- **AIM OF THE EXERCISE**
For this exercise, write each entry below out precisely and omit the pictures.
START INFORMATION GIVEN
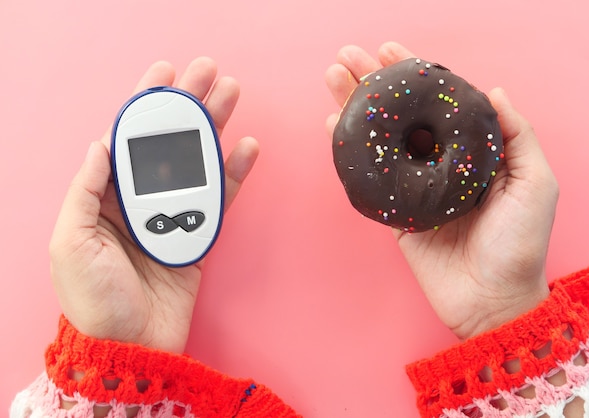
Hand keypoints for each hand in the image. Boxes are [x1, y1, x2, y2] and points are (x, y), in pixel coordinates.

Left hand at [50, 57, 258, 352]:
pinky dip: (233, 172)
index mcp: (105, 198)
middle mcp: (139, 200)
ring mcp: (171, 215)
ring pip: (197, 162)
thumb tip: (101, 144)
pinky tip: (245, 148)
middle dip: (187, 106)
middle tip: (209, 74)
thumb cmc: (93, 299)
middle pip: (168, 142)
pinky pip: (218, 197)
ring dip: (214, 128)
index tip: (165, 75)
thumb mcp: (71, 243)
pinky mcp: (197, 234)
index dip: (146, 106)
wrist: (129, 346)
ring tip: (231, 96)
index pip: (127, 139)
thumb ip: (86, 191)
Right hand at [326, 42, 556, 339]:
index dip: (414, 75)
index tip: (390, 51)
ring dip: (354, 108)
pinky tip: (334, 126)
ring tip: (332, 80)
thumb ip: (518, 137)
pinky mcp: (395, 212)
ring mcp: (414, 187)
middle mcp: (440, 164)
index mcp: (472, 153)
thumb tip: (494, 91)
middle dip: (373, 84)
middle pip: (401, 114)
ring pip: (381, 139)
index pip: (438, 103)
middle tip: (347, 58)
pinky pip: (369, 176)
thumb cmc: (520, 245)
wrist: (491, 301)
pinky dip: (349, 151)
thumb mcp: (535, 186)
END INFORMATION GIVEN
- **ANSWER TO THIS PROBLEM**
Hand keypoints for each hand in the image. Boxes are [x1, y1, x2, y2] and points are (x, y), in pixel coordinates.

Left hand at [50, 57, 258, 352]:
pinky dip: (233, 172)
index mcp: (105, 198)
middle mcp: (139, 200)
ring mcp: (171, 215)
ring pip: (197, 162)
thumb tip: (101, 144)
pinky tip: (245, 148)
middle dip: (187, 106)
middle tip: (209, 74)
thumb cmc: (93, 299)
middle pip: (168, 142)
pinky pip: (218, 197)
ring dip: (214, 128)
index tip: (165, 75)
thumb mcp: (71, 243)
pinky mcp: (197, 234)
index dip: (146, 106)
wrist: (129, 346)
ring tip: (231, 96)
index pip: (127, 139)
thumb ip: (86, 191)
Right hand at [326, 42, 556, 339]:
index dip: (414, 75)
index tip: (390, 51)
ring dip: (354, 108)
pinky tip: (334, 126)
ring tip: (332, 80)
thumb ip: (518, 137)
pinky mcp: (395, 212)
ring mcp: (414, 187)
middle mcp: (440, 164)
index mcp: (472, 153)
thumb tip: (494, 91)
middle dip: (373, 84)
middle pip: (401, 114)
ring pip: (381, 139)
index pip: (438, 103)
middle tip: (347, 58)
pinky pip: (369, 176)
thumb cmc: (520, 245)
wrist: (491, 301)
pinky dip: (349, 151)
thumb mcp: (535, 186)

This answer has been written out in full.